# [TASK REQUIREMENTS]
Your answer should be every line from the records that contains "Ремень".

(Collected data)
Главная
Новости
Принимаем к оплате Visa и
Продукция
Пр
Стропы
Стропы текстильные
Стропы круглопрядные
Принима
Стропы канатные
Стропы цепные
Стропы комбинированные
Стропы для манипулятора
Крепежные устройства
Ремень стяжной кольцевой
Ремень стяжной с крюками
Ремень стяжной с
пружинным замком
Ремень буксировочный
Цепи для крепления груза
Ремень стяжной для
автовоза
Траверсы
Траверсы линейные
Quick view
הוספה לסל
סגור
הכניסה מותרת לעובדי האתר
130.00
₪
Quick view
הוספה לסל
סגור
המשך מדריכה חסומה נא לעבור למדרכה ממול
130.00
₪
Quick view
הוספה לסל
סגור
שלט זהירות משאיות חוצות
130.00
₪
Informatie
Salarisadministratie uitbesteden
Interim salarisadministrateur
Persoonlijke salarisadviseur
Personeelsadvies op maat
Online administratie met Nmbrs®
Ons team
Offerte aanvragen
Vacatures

---

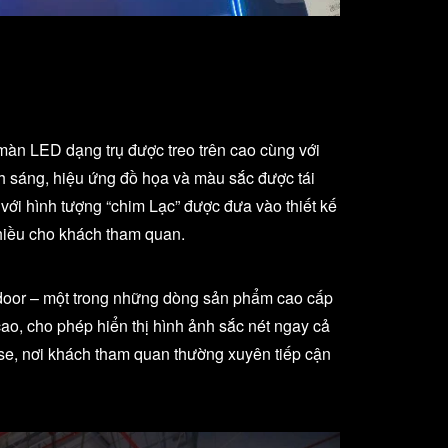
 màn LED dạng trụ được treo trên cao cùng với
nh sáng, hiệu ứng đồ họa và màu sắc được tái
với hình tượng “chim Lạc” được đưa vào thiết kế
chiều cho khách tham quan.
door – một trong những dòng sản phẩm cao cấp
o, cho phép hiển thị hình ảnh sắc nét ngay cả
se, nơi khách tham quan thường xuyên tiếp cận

# [ANSWER BOX]
Ремень стяжной кольцевой
Ремень стяжной с крюками
Ремень стяжной с
Ремень буксировочный
Ремень стяжной для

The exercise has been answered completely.